2 Telle est, en substance, la question que vous soumet le Consiglio Nazionale Forense (3), à l'occasion d'un litige dont le cadre factuel, tel qu'exposé par le juge de renvoi, est le suivant.

3 Ressortissant allemand, M. Gebhard est diplômé en droit de l'université de Tuebingen. Habilité à exercer la profession d'avocat, il est inscrit au barreau de Stuttgart depuis le 3 août 1977.

4 A compter de 1978, il est lié à l'association professionnelle d'avocats milanaise «Bergmann & Scamoni» par une «collaborazione professionale» fondée sur la directive 77/249.

5 En 1989, M. Gebhard met fin à cette collaboration et ouvre son propre cabinet à Milan où il exerce une activité de défense devant des juridictions italiennes de concert («di concerto») avec plusieurs «procuratori» italiens.

6 Accusé d'avoir fait usage irrégulièrement de l'appellation «avvocato», il est déféré devant le conseil de l'Ordre de Milan qui décide, le 4 décembre 1989, de:

- l'inscrire sur le registre ad hoc, visé à l'article 12 de la loi n_ 31 du 9 février 1982;

- lui interdire l'utilisation du titre d'«avvocato»;

- procéder à une instruction complémentaire en ce qui concerne l'exercice de son activité professionnelle.

7 Le 30 septembre 1990, une procédure disciplinaire est ouverte contre M. Gebhard au motif qu'il a exercé de fait en Italie une activité professionnelle stable en utilisant le titre d'«avvocato» et qu'il a ainsi contrevenu aux obligations édictées par la loi n_ 31/1982 sur la prestation de services des avocats (4).

8 Par décision du 30 novembre 1992, le conseil de l'Ordre le sanctionne d'une interdiction d'exercer son activité professionnelle pendant six mois. Par ailleurs, cette instance n'a pas répondu à sa demande d'inscription au tableau de l'Ordre des avocats et avoués de Milan, faite le 14 octobre 1991 sur la base de la directive 89/48/CEE du Conseil du 21 décembre 1988 (5).
------------------------------------------------
Consigne 1
Recopiez sans rien changer le passage du texte sur l'affaire Gebhard, en commençant à « - procéder à » et en finissant à « décembre 1988 (5). ».
Consigne 2
Extrayez de la liste, telles quelles, les lignes qui commencent au tout début de cette liste et se terminent par la ligne qui contient « yellow L-shape: moved 12 px left », celle-ci comprise.

Données à traiter
------------------------------------------------
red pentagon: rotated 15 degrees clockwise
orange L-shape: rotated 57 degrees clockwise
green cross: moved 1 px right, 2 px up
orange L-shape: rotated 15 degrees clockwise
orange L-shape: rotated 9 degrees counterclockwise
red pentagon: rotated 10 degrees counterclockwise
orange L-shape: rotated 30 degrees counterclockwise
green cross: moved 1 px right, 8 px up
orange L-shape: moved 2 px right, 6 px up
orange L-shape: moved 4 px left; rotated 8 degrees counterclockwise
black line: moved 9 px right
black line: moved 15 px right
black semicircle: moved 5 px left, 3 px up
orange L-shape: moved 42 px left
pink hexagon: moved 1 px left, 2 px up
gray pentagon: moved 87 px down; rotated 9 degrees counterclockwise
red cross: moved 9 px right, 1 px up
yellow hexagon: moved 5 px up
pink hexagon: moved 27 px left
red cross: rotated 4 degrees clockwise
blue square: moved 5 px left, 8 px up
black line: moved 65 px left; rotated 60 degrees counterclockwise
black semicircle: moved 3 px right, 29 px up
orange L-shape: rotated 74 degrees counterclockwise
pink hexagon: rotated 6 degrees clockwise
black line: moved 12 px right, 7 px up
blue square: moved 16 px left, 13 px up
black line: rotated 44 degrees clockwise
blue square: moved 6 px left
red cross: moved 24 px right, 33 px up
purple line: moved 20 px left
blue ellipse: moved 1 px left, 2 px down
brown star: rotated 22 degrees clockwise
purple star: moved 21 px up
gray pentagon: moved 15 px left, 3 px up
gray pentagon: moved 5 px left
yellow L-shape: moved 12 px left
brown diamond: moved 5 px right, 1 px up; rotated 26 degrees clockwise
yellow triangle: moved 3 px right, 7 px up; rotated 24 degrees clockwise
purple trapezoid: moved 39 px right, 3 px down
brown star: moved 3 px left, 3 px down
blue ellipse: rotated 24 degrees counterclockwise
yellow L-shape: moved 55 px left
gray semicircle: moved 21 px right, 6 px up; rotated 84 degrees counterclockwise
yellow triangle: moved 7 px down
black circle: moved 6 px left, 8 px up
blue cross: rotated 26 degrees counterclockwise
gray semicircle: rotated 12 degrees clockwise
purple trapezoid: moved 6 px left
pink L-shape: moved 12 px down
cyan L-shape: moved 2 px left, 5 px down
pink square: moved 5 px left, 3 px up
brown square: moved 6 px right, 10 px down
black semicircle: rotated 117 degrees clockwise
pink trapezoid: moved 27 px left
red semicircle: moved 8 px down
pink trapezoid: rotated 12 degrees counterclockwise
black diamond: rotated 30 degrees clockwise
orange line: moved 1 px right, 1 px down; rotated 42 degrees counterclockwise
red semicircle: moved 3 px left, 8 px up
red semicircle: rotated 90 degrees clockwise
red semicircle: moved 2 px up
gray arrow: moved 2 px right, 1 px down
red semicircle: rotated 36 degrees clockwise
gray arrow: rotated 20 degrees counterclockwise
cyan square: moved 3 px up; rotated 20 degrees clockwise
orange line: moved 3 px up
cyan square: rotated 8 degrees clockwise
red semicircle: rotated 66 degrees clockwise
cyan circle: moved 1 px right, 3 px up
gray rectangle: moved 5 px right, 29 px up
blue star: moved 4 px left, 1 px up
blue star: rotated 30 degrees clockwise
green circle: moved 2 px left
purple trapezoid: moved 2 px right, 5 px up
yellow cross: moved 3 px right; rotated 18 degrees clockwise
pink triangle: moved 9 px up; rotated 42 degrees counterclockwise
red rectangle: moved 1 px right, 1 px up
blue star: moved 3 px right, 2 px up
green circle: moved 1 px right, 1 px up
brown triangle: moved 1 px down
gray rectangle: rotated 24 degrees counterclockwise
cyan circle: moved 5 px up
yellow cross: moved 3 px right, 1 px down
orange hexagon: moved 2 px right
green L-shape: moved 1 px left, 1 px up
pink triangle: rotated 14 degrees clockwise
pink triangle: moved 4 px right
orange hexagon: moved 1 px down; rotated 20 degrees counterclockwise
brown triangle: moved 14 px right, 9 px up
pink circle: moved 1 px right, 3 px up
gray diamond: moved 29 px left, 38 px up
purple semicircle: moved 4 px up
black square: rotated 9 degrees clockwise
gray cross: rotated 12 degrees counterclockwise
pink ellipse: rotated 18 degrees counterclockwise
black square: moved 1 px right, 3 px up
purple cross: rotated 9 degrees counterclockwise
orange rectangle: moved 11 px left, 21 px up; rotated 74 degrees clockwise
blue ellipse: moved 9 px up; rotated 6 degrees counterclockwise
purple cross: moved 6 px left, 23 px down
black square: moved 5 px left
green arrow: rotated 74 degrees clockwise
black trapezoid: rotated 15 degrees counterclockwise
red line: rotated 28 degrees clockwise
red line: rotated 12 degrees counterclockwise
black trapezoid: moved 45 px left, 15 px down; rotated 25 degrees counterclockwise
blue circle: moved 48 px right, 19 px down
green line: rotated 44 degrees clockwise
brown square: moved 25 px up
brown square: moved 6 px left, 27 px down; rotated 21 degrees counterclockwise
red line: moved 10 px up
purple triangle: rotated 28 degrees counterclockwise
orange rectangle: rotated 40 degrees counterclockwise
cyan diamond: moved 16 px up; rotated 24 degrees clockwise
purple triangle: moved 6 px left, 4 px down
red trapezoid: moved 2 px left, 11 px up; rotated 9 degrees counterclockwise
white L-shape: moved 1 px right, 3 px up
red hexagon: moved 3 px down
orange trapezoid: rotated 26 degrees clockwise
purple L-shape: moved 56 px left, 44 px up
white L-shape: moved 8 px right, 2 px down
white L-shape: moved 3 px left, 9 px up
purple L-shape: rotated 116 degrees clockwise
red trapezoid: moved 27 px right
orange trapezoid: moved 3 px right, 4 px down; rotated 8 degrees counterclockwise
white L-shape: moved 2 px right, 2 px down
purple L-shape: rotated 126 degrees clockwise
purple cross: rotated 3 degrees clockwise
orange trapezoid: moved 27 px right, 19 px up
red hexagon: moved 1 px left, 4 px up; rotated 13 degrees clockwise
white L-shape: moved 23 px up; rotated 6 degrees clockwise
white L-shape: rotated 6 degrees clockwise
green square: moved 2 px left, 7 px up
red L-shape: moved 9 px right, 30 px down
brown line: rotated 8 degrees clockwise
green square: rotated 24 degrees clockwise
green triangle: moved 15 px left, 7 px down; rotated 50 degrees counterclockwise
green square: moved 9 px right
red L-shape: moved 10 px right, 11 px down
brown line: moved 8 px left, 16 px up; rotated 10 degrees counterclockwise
------------------------------------------------
Réponse complète 1
- procéder à une instruction complémentaire en ce qui concerne l'exercice de son activité professionnelle.

7 Le 30 septembre 1990, une procédure disciplinaire est ouverte contre M. Gebhard au motif qu'il a exercé de fait en Italie une activité professionnelle stable en utilisant le titre d'«avvocato» et qu'il a ainsi contrevenu aux obligations édictées par la loi n_ 31/1982 sur la prestation de services des avocats (4).

8 Par décision du 30 novembre 1992, le conseil de l'Ordre le sanctionne d'une interdiction d'exercer son activité professionnelle pendant six mois. Par ailleurs, cette instance n'a pas répondu à sa demande d'inscription au tableau de l'Ordre des avocats et avoués de Milan, faite le 14 octobre 1991 sur la base de la directive 89/48/CEE du Conseil du 21 décembre 1988 (5).

Réponse complète 2
red pentagon: rotated 15 degrees clockwise
orange L-shape: rotated 57 degrees clockwise
green cross: moved 1 px right, 2 px up
orange L-shape: rotated 15 degrees clockwise
orange L-shape: rotated 9 degrees counterclockwise
red pentagon: rotated 10 degrees counterclockwise
orange L-shape: rotated 30 degrees counterclockwise
green cross: moved 1 px right, 8 px up
orange L-shape: moved 2 px right, 6 px up
orange L-shape: moved 4 px left; rotated 8 degrees counterclockwise
black line: moved 9 px right
black line: moved 15 px right
black semicircle: moved 5 px left, 3 px up
orange L-shape: moved 42 px left
pink hexagon: moved 1 px left, 2 px up
gray pentagon: moved 87 px down; rotated 9 degrees counterclockwise
red cross: moved 9 px right, 1 px up
yellow hexagon: moved 5 px up
pink hexagon: moved 27 px left
red cross: rotated 4 degrees clockwise
blue square: moved 5 px left, 8 px up
black line: moved 65 px left; rotated 60 degrees counterclockwise
black semicircle: moved 3 px right, 29 px up
orange L-shape: rotated 74 degrees counterclockwise
pink hexagon: rotated 6 degrees clockwise
black line: moved 12 px right, 7 px up
blue square: moved 16 px left, 13 px up
black line: rotated 44 degrees clockwise
blue square: moved 6 px left
red cross: moved 24 px right, 33 px up
purple line: moved 20 px left
blue ellipse: moved 1 px left, 2 px down
brown star: rotated 22 degrees clockwise
purple star: moved 21 px up
gray pentagon: moved 15 px left, 3 px up
gray pentagon: moved 5 px left
yellow L-shape: moved 12 px left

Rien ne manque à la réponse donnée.